Wu Ming-Yi est un écrivain taïwanais, par ailleurs photographe et professeur de lettres. Il est reconnu en Asie où ses oeuvres ont reçu des prix littéraires. Trois de ses livres sont traduits et publiés en France, par les éditeurs You Feng (les lignes de navigation du sommeil), Stock (l’homme aux yeux à facettes) et l’Asiathèque (Le Magicien sur la passerelle). On dit que les lecteurs qui aiment Haruki Murakami ou David Mitchell seront charmés par le style de Wu Ming-YI. Le roman sélectionné ici, The Stolen Bicycle, raconte l’histoire du narrateur qui part à la recherche de son père disparu. Pour le retrouver il va chercher à retrouver la trace du vélo de son père. Et au travers de l’histoire de ce vélo l’écrivain nous entraîne dans une longue histoire, dont l’histoire de Taïwan, notamment au sortir de la seconde guerre mondiale.

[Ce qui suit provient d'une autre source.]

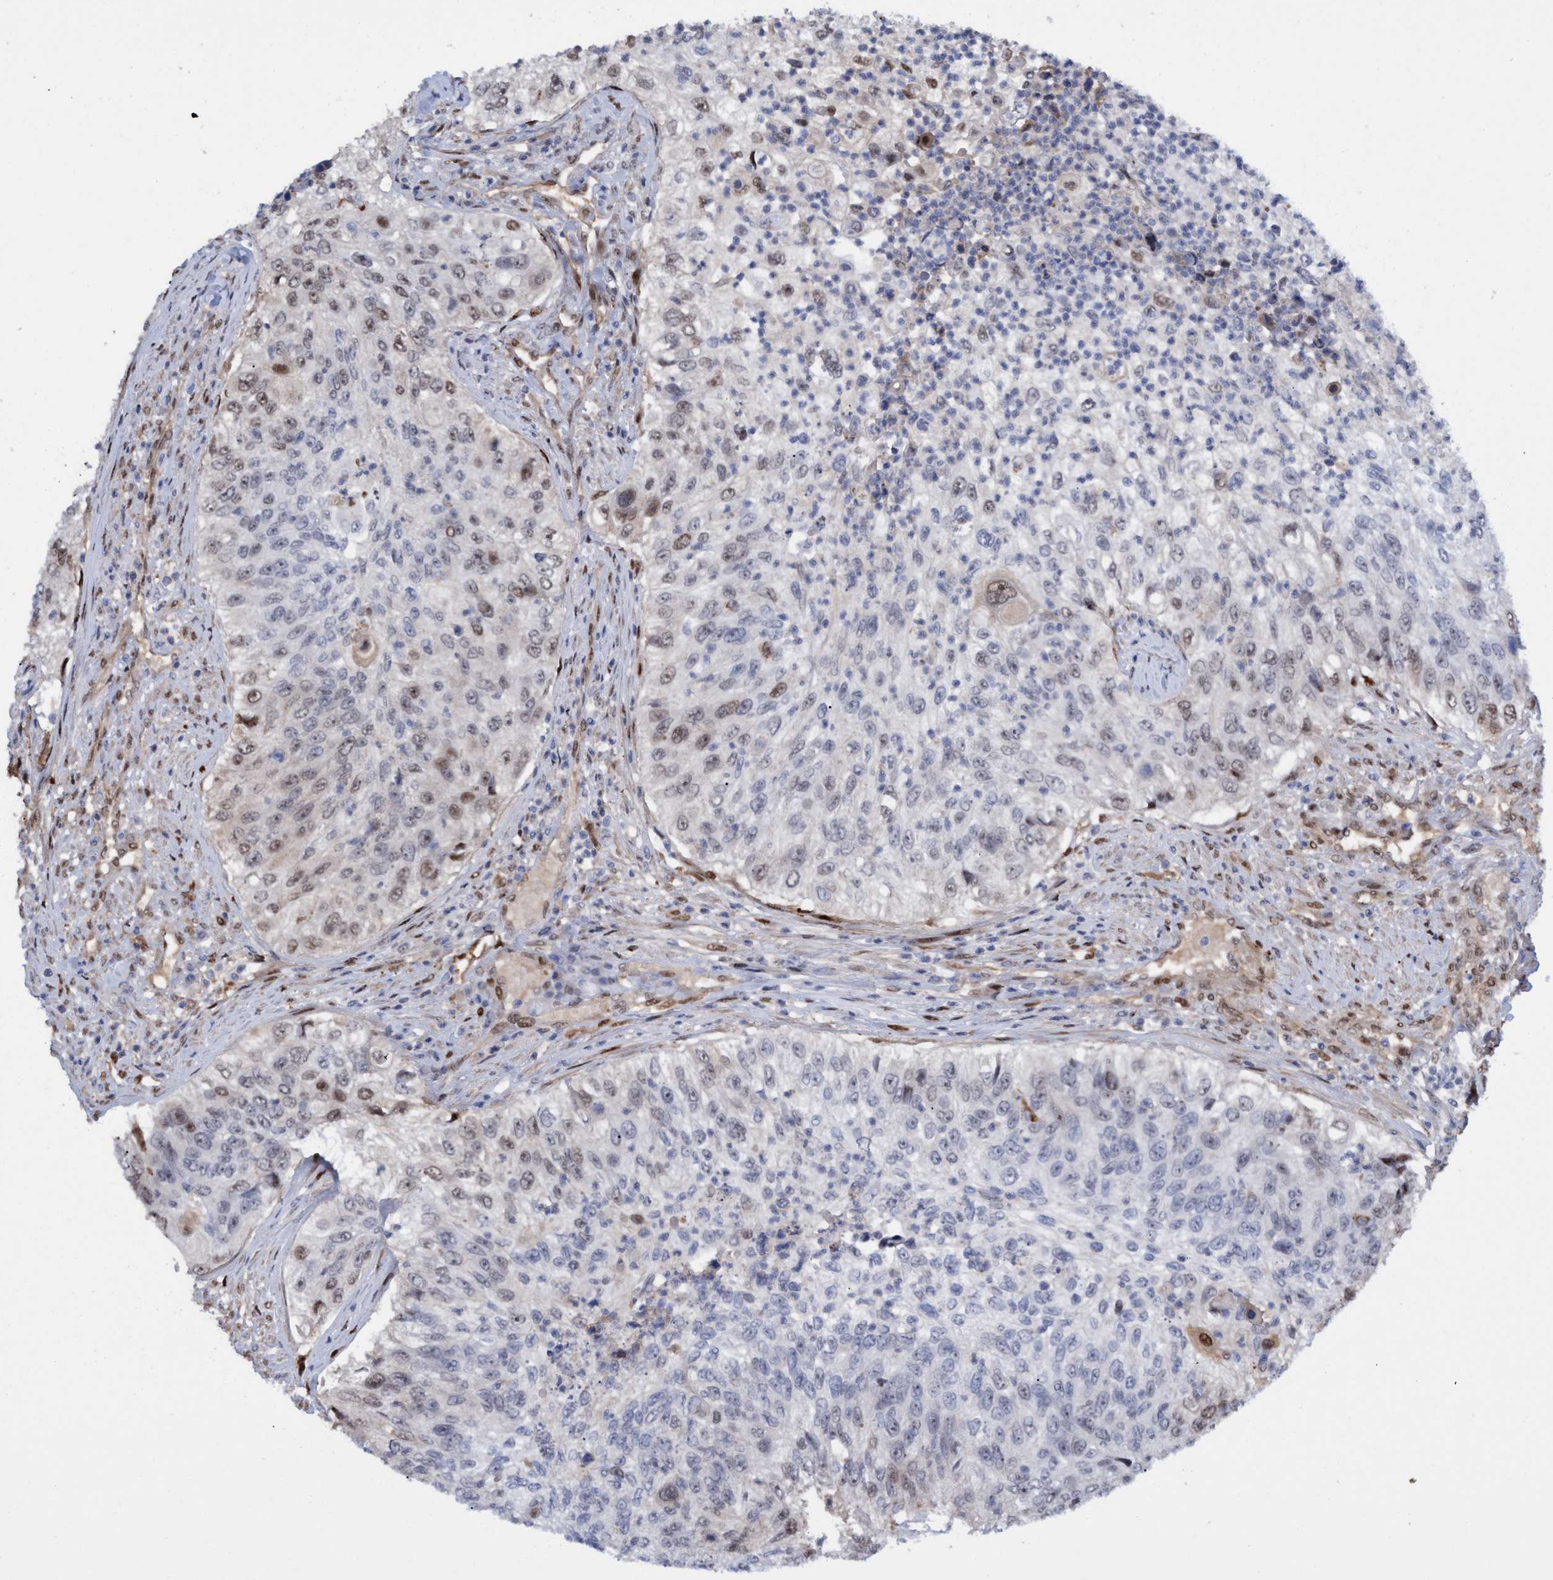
{"staining": {"intensity": "moderate", "quantity": "<25%", "location": "nuclear"}, "tissue": "urothelial cancer", "cell_type": "Tumor cells", "image_type": "cancer", "snomed": [{"axis": "morphology", "description": "Urothelial carcinoma, High grade"}, {"axis": "topography", "description": "Urinary bladder"}], "caption": "High-grade urothelial carcinoma stained for a protein (brown) exhibits moderate nuclear positive expression in approximately <25% of tumor cells.", "gene": "PINX1", "patient": {"sex": "female", "age": 60}}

Jenny Erpenbech est écrivaine mais aussi une femme de théâtre et spectacles vivants. Née à Berlin-est, elle a été directeur adjoint de l’Opéra de Graz en Autriche. Quelques uns de ses écrits sont traduits en France, notamment par les éditeurs Albin Michel et Actes Sud mais nous la connaissons bien mal. Le récit sélectionné ici Go, Went, Gone est une sorte de fable moderne. Le personnage principal est un professeur allemand récemment retraité. Son chemin va croiser celui de migrants. Et petit à petit il entre en contact avec eux, découvre un monde et des émotions dont il avait oublié l’existence. Et grâce à la musique, point commun entre lui et un des migrants, il va parvenir à trouver un moyen de communication. Car, dit le migrant, la musique fait partie de ces choses, rares, que l’on peut transporter avec soi.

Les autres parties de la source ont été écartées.